Friday, August 12, 2011

#56: The Suspicions of Mister Whicher by Kate Summerscale

Walker and Co, New York: 2008 357 pages

If you like Jane Eyre, Jane Austen and the rest of the overwrought Victorian authoresses, you may like this book. I do not like either, but found this text mildly entertaining. Summerscale tells this true crime story as it is an 1860s crime novel, and it works to a point. It is in some ways too busy.

Th action occurs in the Road Hill House neat Bath in 1860. A person is found murdered, and the investigation ensues. During its course, Detective Whicher is dispatched from the newly formed Scotland Yard to investigate the case. The case nearly discredits not only him, but also the emerging science of criminology.The case lends itself to multiple books (Detective Whicher was known to Dickens and several other authors), a few oddball crimes and much swooning over men with names like Thornhurst and Brockington. Well, that's not true. But it should be. There is always swooning, and Heathcliff and whatever other "man with dark secrets" usually turns out to be kind of a dick. In this book, it is William Kent, probably known to the if-I-don't-marry-him-I-will-be-a-spinster women as Mr. Kent. And, there are spinsters. Ohhhhhhhh are there spinsters. Two sisters in their late 20s; old hags!

Of course, "criminology" is a term used loosely, and why I hate most Victorian literature (Thomas Hardy and Dickens get a pass, as they tended to write about people who did not matter one jot, not one tittle, to Jane Austen) is summed up in a quote by a police inspector. At first suspicion falls on Miss Gough, the Nanny, who was thought to have been seduced by (wait for it) Samuel Kent, a factory inspector.Of course, Samuel Kent, a true and honest man, had gone through close to 100 servants in a little over 3 years at the house. That is nearly three a month. Dick! After Kent protests his innocence, suspicion turns to the man who found the body, one William Nutt, a shoemaker. But this cannot be, as "Miss Gough is a superior girl for her station in looks and demeanour, while on the other hand Nutt is a slovenly, dirty man, weakly, asthmatical and lame." (128)

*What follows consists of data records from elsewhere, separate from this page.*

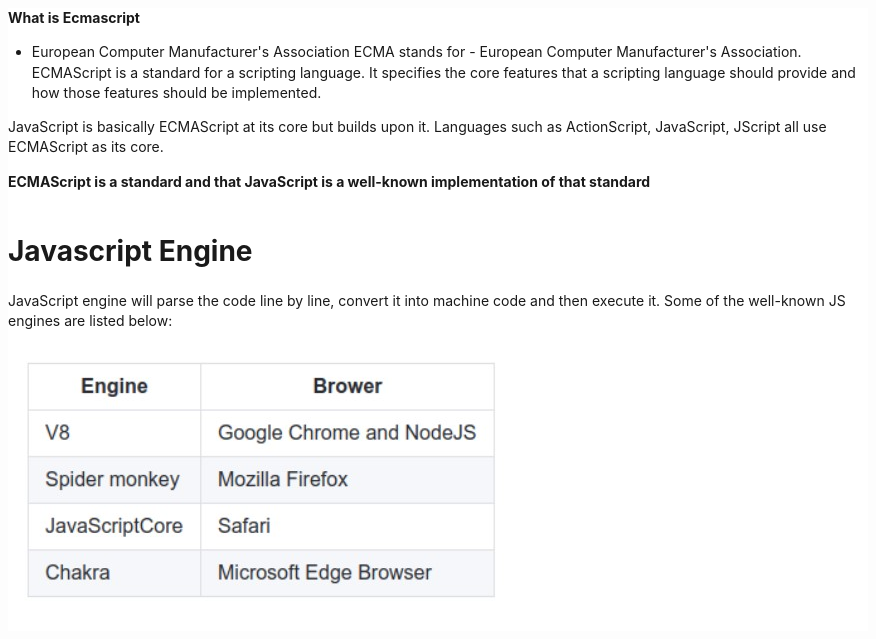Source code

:**What is Ecmascript**

- European Computer Manufacturer's Association
  ECMA stands for - European Computer Manufacturer's Association. ECMAScript is a standard for a scripting language. It specifies the core features that a scripting language should provide and how those features should be implemented.

JavaScript is basically ECMAScript at its core but builds upon it. Languages such as ActionScript, JavaScript, JScript all use ECMAScript as its core.

**ECMAScript is a standard and that JavaScript is a well-known implementation of that standard**

# Javascript Engine

JavaScript engine will parse the code line by line, convert it into machine code and then execute it. Some of the well-known JS engines are listed below:

![jsEngine](../images/jsengine.jpg)

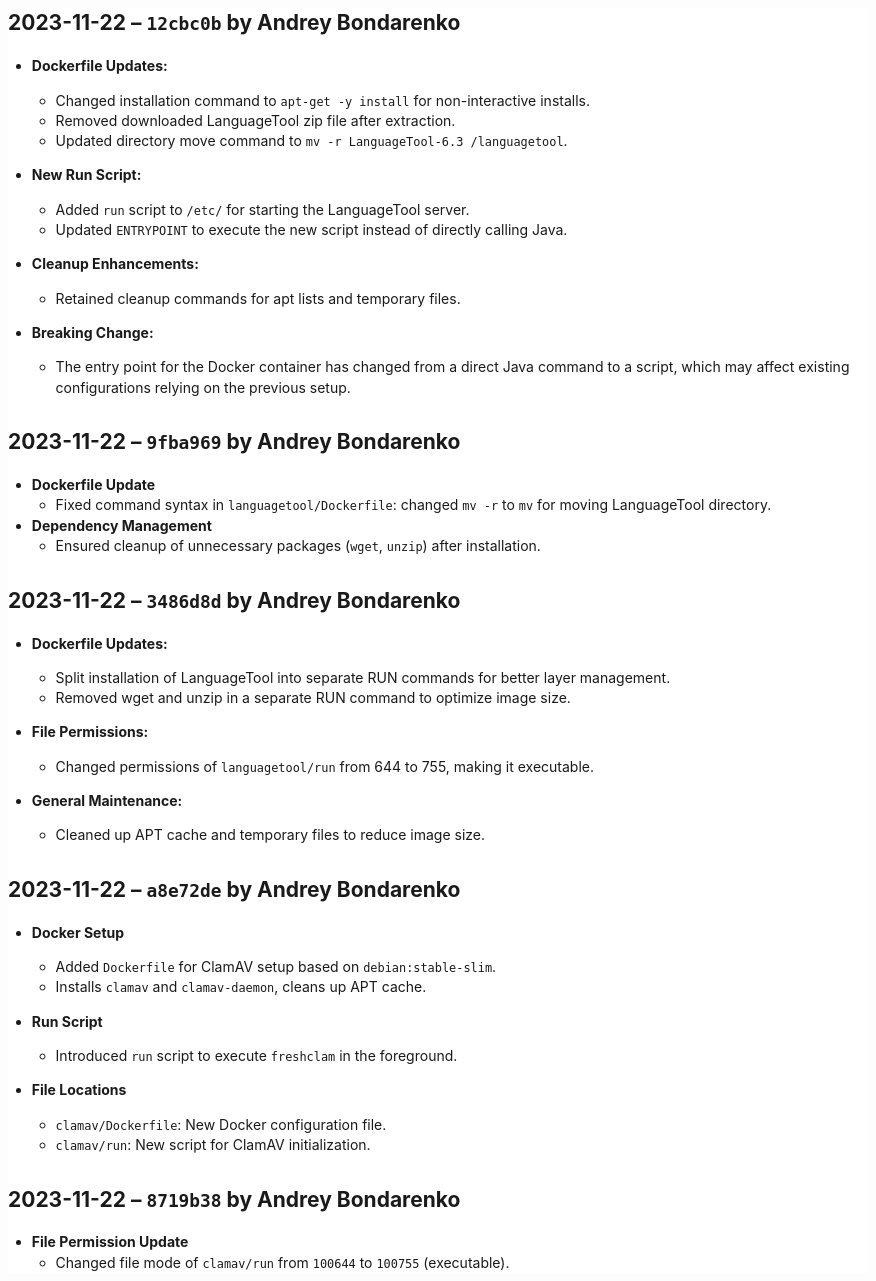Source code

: ## 2023-11-22 – `12cbc0b` by Andrey Bondarenko
- **Dockerfile Updates:**
  - Changed installation command to `apt-get -y install` for non-interactive installs.
  - Removed downloaded LanguageTool zip file after extraction.
  - Updated directory move command to `mv -r LanguageTool-6.3 /languagetool`.

- **New Run Script:**
  - Added `run` script to `/etc/` for starting the LanguageTool server.
  - Updated `ENTRYPOINT` to execute the new script instead of directly calling Java.

- **Cleanup Enhancements:**
  - Retained cleanup commands for apt lists and temporary files.

- **Breaking Change:**
  - The entry point for the Docker container has changed from a direct Java command to a script, which may affect existing configurations relying on the previous setup.

## 2023-11-22 – `9fba969` by Andrey Bondarenko
- **Dockerfile Update**
  - Fixed command syntax in `languagetool/Dockerfile`: changed `mv -r` to `mv` for moving LanguageTool directory.
- **Dependency Management**
  - Ensured cleanup of unnecessary packages (`wget`, `unzip`) after installation.

## 2023-11-22 – `3486d8d` by Andrey Bondarenko
- **Dockerfile Updates:**
  - Split installation of LanguageTool into separate RUN commands for better layer management.
  - Removed wget and unzip in a separate RUN command to optimize image size.
  
- **File Permissions:**
  - Changed permissions of `languagetool/run` from 644 to 755, making it executable. 

- **General Maintenance:**
  - Cleaned up APT cache and temporary files to reduce image size.

## 2023-11-22 – `a8e72de` by Andrey Bondarenko
- **Docker Setup**  
  - Added `Dockerfile` for ClamAV setup based on `debian:stable-slim`.
  - Installs `clamav` and `clamav-daemon`, cleans up APT cache.

- **Run Script**  
  - Introduced `run` script to execute `freshclam` in the foreground.

- **File Locations**  
  - `clamav/Dockerfile`: New Docker configuration file.
  - `clamav/run`: New script for ClamAV initialization.

## 2023-11-22 – `8719b38` by Andrey Bondarenko
- **File Permission Update**
  - Changed file mode of `clamav/run` from `100644` to `100755` (executable).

Well, well, Inspector Tallcheese, brilliant detective work! Superior girl for her station in looks; give me a fucking break. Sometimes this proper facade is less than maddening, as when a local magistrate starts his own investigation without talking to The Yard or the local constabulary. He is soaked in brandy and yells at the court "Women, HOLD YOUR TONGUES!" and "Anyone with squirrelous babes should leave." High fucking comedy, that. The poor folks of Road village make fun of him for any number of inane questions and high-handed outbursts. This was the high point of the book for me, and Summerscale treats him as the "drunk Uncle at Thanksgiving" character. Things start out well, but they never end well.

I love true crime stories, and this crime spawned a near craze for true crime in newspapers and books. Summerscale seemingly has a quote from a work of fiction for each of the characters in the text; while this scholarship is admirable and well done, it leaves the book a little more dense than it needs to be. As one of my more-disliked professors told me about a paper I wrote, "there is too much foreplay here and not enough, you know." I think he meant fucking, but I am not sure. This certainly is not the worst book that I have read, but it is sort of like a tasty cupcake. I like it at the time, but begin to have remorse over the fat and sugar.